===== Raw data

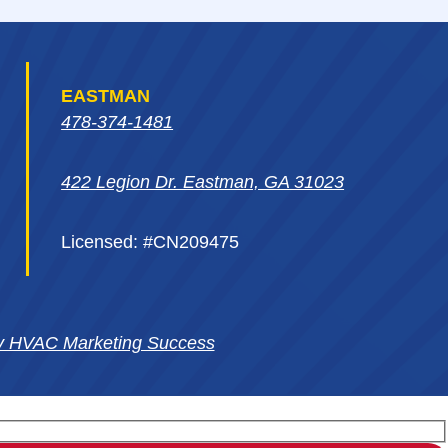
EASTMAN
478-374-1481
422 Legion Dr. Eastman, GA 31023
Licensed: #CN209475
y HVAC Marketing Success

==========

**Assignment:** Repeat every record above exactly. Omit the pictures.

**Response to this exercise:**
EASTMAN
478-374-1481
422 Legion Dr. Eastman, GA 31023
Licensed: #CN209475
y HVAC Marketing Success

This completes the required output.